I made reference to a talk I had given as an after dinner guest speaker at The University of Oxford, where I was talking to a group of nursing and social science experts who had done a great deal of research into the Fundamentals of Care around the patient experience. I said that the talk in which I talked about my patient experience made me realise what a huge opportunity there was for me to make a contribution in this area.

I said it would be a real honour to come away from this talk knowing that I could also help their colleagues, friends or loved ones. (View my Oxford remarks on The Patient Experience.)

Then I went on to talk about:

  1. A hemorrhagic stroke or a bleeds

    Hemorrhagic (Bleeds)

    What a Stroke is and two of the different types of stroke, a ‘clot” and a “bleed”. The former is when blood flow to the brain is prevented when there is a blockage in an artery and the latter is when blood flow to the brain is prevented due to a weak blood vessel bursting. Both types of stroke cause oxygen starvation to the brain which causes brain cells to die. The symptoms of this can be loss of speech, sight and movement in different parts of the body. The severity of the stroke will determine to what extent movement etc can be restored. The Stroke Association has a great overview of the different types of stroke. 

  2. Some background information about myself: Firstly that I was a young fit man at the time, only 56 years old! No predisposition to stroke, blood pressure normal, Cholesterol fine, eating a healthy diet,non smoker,  moderate drinker and almost down to my ideal body weight! So this was a complete bolt out of the blue!
  3. My story which encapsulated my “7 Steps to Recovery”.Many of the points that I related to  in this story were also made in the  article I wrote for The Professional Speakers Association Magazine “Speak Easy”. I also talked about how I had got a lot of courage from the Internationally Acclaimed speaker W Mitchell.I stressed particularly the point he made about his state of mind and the choice he made after he had his two terrible accidents. He said words to the effect that “If he could do 10,000 things before his accidents, he had a choice about focusing on the 9000 things he could still do or the 1000 things he could no longer do.” Of course he chose the former which further reinforced what I should do.
  4. A Summary of the “7 steps to Recovery”.

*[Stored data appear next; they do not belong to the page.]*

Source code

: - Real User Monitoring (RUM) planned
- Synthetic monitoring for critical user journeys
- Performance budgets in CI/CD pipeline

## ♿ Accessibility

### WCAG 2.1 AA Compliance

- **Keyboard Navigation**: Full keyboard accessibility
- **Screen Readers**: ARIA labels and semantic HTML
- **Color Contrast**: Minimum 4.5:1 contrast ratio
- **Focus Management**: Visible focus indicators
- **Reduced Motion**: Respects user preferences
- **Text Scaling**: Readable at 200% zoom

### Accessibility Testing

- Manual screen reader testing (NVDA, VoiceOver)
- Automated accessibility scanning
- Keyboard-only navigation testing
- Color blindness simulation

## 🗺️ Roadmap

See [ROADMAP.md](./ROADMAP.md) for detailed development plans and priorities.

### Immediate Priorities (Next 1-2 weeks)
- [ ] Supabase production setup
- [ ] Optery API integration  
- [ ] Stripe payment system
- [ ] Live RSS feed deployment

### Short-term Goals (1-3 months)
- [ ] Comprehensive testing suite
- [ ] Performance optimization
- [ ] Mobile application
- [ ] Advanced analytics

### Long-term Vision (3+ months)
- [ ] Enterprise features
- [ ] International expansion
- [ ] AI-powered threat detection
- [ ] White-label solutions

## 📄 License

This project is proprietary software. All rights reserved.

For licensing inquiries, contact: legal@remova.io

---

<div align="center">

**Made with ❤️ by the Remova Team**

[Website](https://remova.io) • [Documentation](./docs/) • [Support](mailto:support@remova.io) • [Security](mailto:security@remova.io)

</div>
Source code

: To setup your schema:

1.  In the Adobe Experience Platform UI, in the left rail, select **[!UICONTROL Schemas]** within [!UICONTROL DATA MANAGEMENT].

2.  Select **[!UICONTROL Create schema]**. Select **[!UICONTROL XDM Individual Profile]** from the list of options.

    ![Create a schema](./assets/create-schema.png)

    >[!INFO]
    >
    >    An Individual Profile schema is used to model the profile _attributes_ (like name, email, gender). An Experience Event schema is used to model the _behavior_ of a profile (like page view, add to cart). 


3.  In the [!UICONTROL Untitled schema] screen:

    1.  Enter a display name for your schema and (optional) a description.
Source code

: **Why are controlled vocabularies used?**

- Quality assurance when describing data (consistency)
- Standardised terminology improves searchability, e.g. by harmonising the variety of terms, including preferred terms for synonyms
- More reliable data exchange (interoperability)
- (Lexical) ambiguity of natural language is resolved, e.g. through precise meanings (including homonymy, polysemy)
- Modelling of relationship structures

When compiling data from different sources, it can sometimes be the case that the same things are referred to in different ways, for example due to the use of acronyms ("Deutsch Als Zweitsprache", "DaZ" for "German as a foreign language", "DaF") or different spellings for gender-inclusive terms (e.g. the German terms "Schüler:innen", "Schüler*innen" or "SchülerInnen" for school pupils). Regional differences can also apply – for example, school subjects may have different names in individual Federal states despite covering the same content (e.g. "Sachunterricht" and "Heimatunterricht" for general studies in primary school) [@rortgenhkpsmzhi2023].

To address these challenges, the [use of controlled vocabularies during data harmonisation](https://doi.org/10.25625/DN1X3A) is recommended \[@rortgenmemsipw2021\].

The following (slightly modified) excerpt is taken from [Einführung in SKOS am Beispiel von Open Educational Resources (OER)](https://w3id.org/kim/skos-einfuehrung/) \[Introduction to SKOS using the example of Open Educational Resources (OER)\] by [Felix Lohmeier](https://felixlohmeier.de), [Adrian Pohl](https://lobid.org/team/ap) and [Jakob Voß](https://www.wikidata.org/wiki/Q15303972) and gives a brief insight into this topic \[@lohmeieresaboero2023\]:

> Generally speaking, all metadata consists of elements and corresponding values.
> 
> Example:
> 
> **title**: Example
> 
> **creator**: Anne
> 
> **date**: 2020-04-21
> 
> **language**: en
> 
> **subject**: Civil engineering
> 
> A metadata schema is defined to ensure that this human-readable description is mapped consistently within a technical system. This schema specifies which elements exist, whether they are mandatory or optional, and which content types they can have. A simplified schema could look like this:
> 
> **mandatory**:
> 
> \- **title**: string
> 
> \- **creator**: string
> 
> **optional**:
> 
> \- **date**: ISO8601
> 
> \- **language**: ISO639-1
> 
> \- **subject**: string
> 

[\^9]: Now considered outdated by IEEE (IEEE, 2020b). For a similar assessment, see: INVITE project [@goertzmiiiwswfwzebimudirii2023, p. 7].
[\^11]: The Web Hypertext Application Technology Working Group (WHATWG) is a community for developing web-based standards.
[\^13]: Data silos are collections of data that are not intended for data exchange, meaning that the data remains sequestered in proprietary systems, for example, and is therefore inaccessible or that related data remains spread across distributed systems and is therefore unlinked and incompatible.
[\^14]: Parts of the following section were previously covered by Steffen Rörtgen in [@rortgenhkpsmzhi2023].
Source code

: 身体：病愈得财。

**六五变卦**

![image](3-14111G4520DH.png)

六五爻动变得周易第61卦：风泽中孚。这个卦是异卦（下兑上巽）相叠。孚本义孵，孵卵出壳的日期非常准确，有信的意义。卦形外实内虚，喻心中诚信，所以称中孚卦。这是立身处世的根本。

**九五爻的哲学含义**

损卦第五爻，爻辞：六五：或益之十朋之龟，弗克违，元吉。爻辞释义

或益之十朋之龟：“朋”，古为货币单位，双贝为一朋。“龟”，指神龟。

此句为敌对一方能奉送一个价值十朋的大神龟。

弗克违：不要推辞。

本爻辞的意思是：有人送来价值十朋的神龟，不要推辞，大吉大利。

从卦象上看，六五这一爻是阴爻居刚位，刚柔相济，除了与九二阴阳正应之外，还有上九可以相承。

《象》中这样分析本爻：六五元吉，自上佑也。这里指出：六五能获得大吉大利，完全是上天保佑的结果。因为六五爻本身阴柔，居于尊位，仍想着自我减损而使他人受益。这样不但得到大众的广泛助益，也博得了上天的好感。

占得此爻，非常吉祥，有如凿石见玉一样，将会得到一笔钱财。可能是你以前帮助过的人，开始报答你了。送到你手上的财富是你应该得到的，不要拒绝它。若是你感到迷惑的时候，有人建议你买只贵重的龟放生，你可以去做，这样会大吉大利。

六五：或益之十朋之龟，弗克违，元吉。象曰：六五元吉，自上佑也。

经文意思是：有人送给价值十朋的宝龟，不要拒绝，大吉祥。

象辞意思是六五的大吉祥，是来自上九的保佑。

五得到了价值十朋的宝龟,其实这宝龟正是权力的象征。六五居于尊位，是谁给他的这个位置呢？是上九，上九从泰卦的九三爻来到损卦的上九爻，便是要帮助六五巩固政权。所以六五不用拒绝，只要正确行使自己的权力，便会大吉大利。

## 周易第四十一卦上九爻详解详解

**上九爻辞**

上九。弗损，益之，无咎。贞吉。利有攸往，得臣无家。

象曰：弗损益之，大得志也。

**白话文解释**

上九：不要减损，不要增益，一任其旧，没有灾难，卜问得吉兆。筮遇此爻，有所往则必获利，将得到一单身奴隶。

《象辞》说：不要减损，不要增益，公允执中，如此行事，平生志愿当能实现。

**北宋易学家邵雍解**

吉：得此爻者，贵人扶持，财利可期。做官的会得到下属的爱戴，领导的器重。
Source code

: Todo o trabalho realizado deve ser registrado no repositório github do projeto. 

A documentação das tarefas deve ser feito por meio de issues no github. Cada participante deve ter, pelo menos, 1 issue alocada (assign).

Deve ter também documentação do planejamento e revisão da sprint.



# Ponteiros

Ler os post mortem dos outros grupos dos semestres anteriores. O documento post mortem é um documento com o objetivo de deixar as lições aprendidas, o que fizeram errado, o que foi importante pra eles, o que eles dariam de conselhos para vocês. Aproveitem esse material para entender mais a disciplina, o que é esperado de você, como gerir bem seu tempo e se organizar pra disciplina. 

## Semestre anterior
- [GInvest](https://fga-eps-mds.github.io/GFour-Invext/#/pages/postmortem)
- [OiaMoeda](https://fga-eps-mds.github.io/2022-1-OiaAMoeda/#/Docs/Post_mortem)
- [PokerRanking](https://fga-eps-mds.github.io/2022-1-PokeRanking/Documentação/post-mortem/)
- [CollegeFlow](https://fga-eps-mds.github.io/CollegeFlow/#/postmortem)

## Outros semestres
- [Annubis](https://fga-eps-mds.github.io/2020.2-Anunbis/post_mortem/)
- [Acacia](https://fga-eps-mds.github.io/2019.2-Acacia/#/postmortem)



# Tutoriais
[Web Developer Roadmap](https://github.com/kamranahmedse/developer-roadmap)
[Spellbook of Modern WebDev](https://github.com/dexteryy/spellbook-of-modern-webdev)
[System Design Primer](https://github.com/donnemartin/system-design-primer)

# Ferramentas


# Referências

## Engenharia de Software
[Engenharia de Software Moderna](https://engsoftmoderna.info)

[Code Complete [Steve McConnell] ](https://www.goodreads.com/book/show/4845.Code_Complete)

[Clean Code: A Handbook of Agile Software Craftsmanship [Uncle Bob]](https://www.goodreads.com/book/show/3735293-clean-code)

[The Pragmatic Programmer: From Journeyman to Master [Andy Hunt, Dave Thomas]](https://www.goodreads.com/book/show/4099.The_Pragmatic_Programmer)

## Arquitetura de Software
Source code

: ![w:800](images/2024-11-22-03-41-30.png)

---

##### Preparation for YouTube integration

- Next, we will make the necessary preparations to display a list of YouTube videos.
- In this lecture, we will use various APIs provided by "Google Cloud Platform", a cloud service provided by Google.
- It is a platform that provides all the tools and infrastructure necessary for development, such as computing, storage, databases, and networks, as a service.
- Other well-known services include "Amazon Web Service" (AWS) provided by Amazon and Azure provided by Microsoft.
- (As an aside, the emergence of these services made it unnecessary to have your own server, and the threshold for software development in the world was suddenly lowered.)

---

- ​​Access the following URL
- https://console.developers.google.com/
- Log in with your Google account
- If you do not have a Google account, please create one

Belief is the Key to Recovery

One of the most important steps to my recovery was “belief” i.e. holding on to the possibility that I could become a better man. I shall always remember Robert Dilts saying that “true belief is holding on to a belief where there is very little evidence at the time“. In the closing part of my speech I said that it was my vision, “running one of the strongest films of my life” in the forefront of my mind which enabled me to deal with the paralysis of half my body. This in turn prevented me from getting frustrated about the recovery not happening “right now” and continuing to be very diligent about doing my exercises.

I emphasised this was a great strategy for dealing with setback, keeping the vision in the forefront of one’s mind eye of one’s recovery, yet taking the small steps each moment of each day to get there.

I then had a few minutes left over for Question and Answer.